Eventually, Shah hired Hueston Hennigan, a Los Angeles law firm headed by former Enron prosecutor John Hueston. Agarwal hired the Los Angeles law firms Larson LP and Willkie Farr & Gallagher.

The Shah has been battling forfeiture of his assets, which is usually a straightforward procedure after a conviction. However, he was an active startup investor before receiving a payout of nearly hundreds of millions of dollars when Outcome Health raised money from lenders and investors between 2016 and 2017, and the His attorney argued that millions of dollars in assets frozen by the government had been previously invested and had nothing to do with the crime.
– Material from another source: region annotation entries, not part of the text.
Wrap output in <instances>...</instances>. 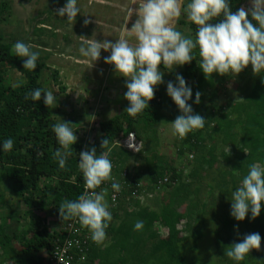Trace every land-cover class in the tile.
Returning a JSON list of instances; mask_svg holds the SVG:
<instances>
[{
	"label": "trees",
	"instance_id": "1",
	"mask_svg": "<svg viewBox=\"0 0 264 264\" xmlns=\"http://www.w3.org/2000/svg\"><path fill=\"white\" fill-rule=\"evenodd\" d=\"M243 2L230 0L232 10H238ZM7 10L5 4L0 8L1 13ZM248 19L251 21V16ZM176 27L194 37L197 26L182 13ZM7 39L0 32V141L12 138L14 146L11 151L0 152V184L20 200L25 211L24 221L16 223L17 227L11 226L12 215L2 214L0 264H45L47 257L53 263L52 254L63 239L49 227L50 219L55 220L50 222L54 227L67 225L70 219H61L58 206L62 200H75L84 192L79 153L94 147L99 154L104 139L109 141L103 150L112 162L111 175L120 183L118 192L111 188V180L96 189H108L105 199L112 213L106 229L108 242L97 244L90 237L86 245L81 244L78 256H72L73 264H233L224 256L225 247L255 232L261 235V247L253 249L241 264H264V207L254 220L249 214L237 222L230 215V193L247 173L248 165H264V73L254 74L249 65L238 76L214 73L206 79L198 67L196 49L195 59L180 66L178 74L186 82H196L189 103L206 124L180 138L170 165L159 150L157 127L174 121L180 113L178 109L166 117L162 113L167 94L164 79L148 109L133 117L126 113L127 106L121 114L99 123L94 144L85 142L83 134L61 169L52 158L59 147L52 132L56 122L52 107L44 105L43 97L38 102L26 99L33 89H44L42 76L49 72L43 63L46 56L38 58L34 71L26 70L22 59L11 54L13 36ZM10 71L21 77L15 81L20 87L10 85ZM51 77L56 81L57 72ZM226 79L234 80L241 101H227L216 108L212 98L217 85ZM196 92L201 94L199 104L194 103ZM172 106L177 107L174 102ZM67 122L75 125L76 133L79 131L72 118ZM129 135L141 144L135 155L119 146ZM189 155L192 158L188 162ZM3 200L0 196V212ZM137 220L144 223L138 231L134 230ZM77 226L81 233L90 234L79 221ZM199 253L205 262L200 263Z\"/></svg>",
	"mask_w": 264,
	"mask_h": 264
},
{
	"label": "clouds",
	"instance_id": "2",
	"mask_svg": "<svg viewBox=\"0 0 264 264\" xmlns=\"http://www.w3.org/2000/svg\"><path fill=\"white\" fill-rule=\"evenodd\" d=\"M59 1L57 6L63 3L62 0ZM85 1L87 4L95 2ZM247 1L244 0L241 7L233 11L230 0H139L138 9L133 10L138 18L130 29L125 28L128 37L134 38V43L125 36L113 42L107 39L98 41L82 35L78 38L79 53L92 67L100 59L102 50L110 51V55L105 56L104 63L113 66L115 73L125 80L127 90L124 99L128 102L126 113L135 117L149 108L156 87L164 83L165 71L160 66L172 71L178 66L190 64L195 59L196 49L199 55L198 67L206 79L214 73L238 76L249 65L254 74L264 73V0H249L250 7L245 8L243 5ZM182 13L197 26L194 37L184 35L176 27ZM78 14H81L78 0H65L64 5L55 13L58 17H67V23L76 20ZM175 20L177 21L174 23ZM89 23V20H84L85 26ZM36 47L23 41L15 42L12 47V52L22 59L26 70L34 71L37 68L40 52L33 50ZM65 58L74 59L71 56ZM14 86L20 87L21 83L17 82ZM166 91L180 113L174 121L168 123L174 135L182 139L190 132L205 127V118L194 113L189 103L193 91L182 75H176L175 83L169 81ZM42 97L46 107L57 104V96L42 88L30 91L26 99L38 102ZM200 97V92H196L194 103L199 104ZM74 126L59 117L52 125V132L59 145L52 158L61 169L74 153L72 146L77 142ZM123 141L127 145H120ZM108 144V139L102 141V151L99 154L94 147L79 153L78 168L83 175L85 191L75 200H62L58 206L61 219H70L69 222L73 218L78 219L97 244L106 239V229L110 226L112 213L105 199L108 189H96L105 181L111 180V188L117 192L120 190V183L111 175L113 166L108 152L103 150L108 148ZM13 146L12 138L0 141V152L11 151ZM119 146L133 155L141 149V144L134 135L120 141ZM188 157L189 162L192 157ZM166 180L168 179H164V182ZM230 205V215L237 222H243L249 214L253 220L259 217L264 207V165L259 162L248 165L247 173L230 193ZM52 219L50 222H55ZM50 222L49 227L57 232L60 239H64L63 229L52 226ZM154 226H158V223H154ZM143 227L142 220H137L134 224V230L138 231ZM159 230L160 233L165 232L164 229ZM261 239L258 232L245 234L238 242L225 247L224 256L233 261V264H241L253 249H260ZM49 259L47 257L45 264H50ZM52 259V264H56L53 254Z\"/></svg>",
	"mask_w": 264,
	"mask_h": 264
},
{
	"label": "rangeland",
	"instance_id": "3",
	"mask_svg": "<svg viewBox=\"0 0 264 264\" xmlns=\"http://www.w3.org/2000/svg\"><path fill=\"white\" fill-rule=\"evenodd\" d=\"M90 1L92 0H88ZM94 1L87 4L85 0H78L81 14H78L72 23H67V17L62 18L55 15L57 10L64 5L65 0H62L63 3L59 6L53 0H0V8L5 4L9 9L5 13L0 12L1 34L6 37L7 41L9 35L13 36L12 47L15 42L23 41L36 45L37 47L33 50L40 52L41 59L46 56L43 63L49 68V72L43 74L42 86L57 96V104L51 106L53 116L55 115L53 119L57 121L59 117L67 121L72 118L77 124L76 129H79L76 133L77 142H81V136L85 134L83 139L90 145L98 140L99 123L121 114L128 106V102L124 99L127 89L125 80L115 73L113 66L104 63V58L110 55V51L102 50L100 59L91 67V63L86 62V58L79 53L78 38L83 35L98 41L107 39L114 42L115 39L125 36L134 43V38L128 37L125 28L130 29L138 18L133 10L139 7V0ZM52 7L55 9L53 10ZM243 7H250L249 0L244 3ZM85 19L90 21L87 26L84 25ZM35 29L37 32H34ZM11 54L21 59L15 56L12 49ZM66 56L74 57V59H66ZM179 68L180 66L172 71L171 69L165 70L164 79L167 83L169 81L175 83ZM53 72H57L56 81L51 77ZM8 76L11 78V86H14L16 80H21V77L13 71H10ZM167 83L164 84L165 89ZM195 83V81H187L192 89ZM217 86L215 96L212 98L216 108L227 101H241L238 93L235 92L236 85L233 79H226ZM204 93H206L204 96L208 98V91ZM206 98L204 102L212 106ZM164 102L162 113L165 117L178 109L172 106L173 101L167 94ZM157 137L160 144L159 150L161 154H165L166 161L174 159V152L180 138L173 134L171 126L168 123L158 126ZM120 145H127V142L123 141ZM168 164L170 165V161ZM183 172L187 174L186 170ZM0 196L4 199L2 203L4 209L0 212V220L3 219V215L9 214L13 217L10 220L11 226L21 225L24 221L25 209L19 202L20 200L14 199L6 191L3 183L0 184ZM153 196L155 198L156 195ZM164 236L165 234L162 237ZM199 259L200 263L205 262L201 253H199Z\"/></svg>",
	"mask_w": 264,
	"mask_h": 264
},
{
	"label": "built area",
	"instance_id": "4",
	"mask_svg": "<svg viewBox=\"0 0 264 264\" xmlns=\"http://www.w3.org/2000/svg\"><path fill=\"white\" fill-rule=\"evenodd\" d=\"M85 191V187H84ZM78 219L73 218L63 228V243L53 253L56 264H72L73 257L77 254L78 249L82 251V245H86V241L91 237L90 234L81 233L82 230L77 226ZM81 231V232H80Z\"/></svg>",
	"mask_w": 264,
	"mask_h": 264
}]
</instances>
One of the Shah’s lawyers, Bryan Cave Leighton Paisner’s Richard Finneran, who represented him in the foreclosure proceedings, argued that at least $4.8 million in assets, such as accounts startup investments, were improperly frozen and they quickly grew to over $20 million. According to the filing, the inappropriate seizure was discovered in the middle of a 10-week trial.

“At the very least, violations of the Shah’s constitutional rights and federal forfeiture laws require a new trial. But in the unique circumstances of this case, a new trial is not enough,” argued Finneran. “Given the fact that the trial has already taken place and that Mr. Shah has devoted considerable resources to defending his case with a substitute attorney over the course of more than three years, a new trial is not sufficient to ‘restore the case’. [Mr. Shah] to the status quo ante,” which is the appropriate remedy for such a constitutional violation. The result is, “[i]f already has a . . . violation, the indictment will be dropped.” Identification

Shah, Agarwal, and Purdy made other arguments seeking to overturn Durkin’s conviction, mainly arguing that the jury should not have reasonably convicted them based on the evidence.

This story first appeared in Crain’s Chicago Business.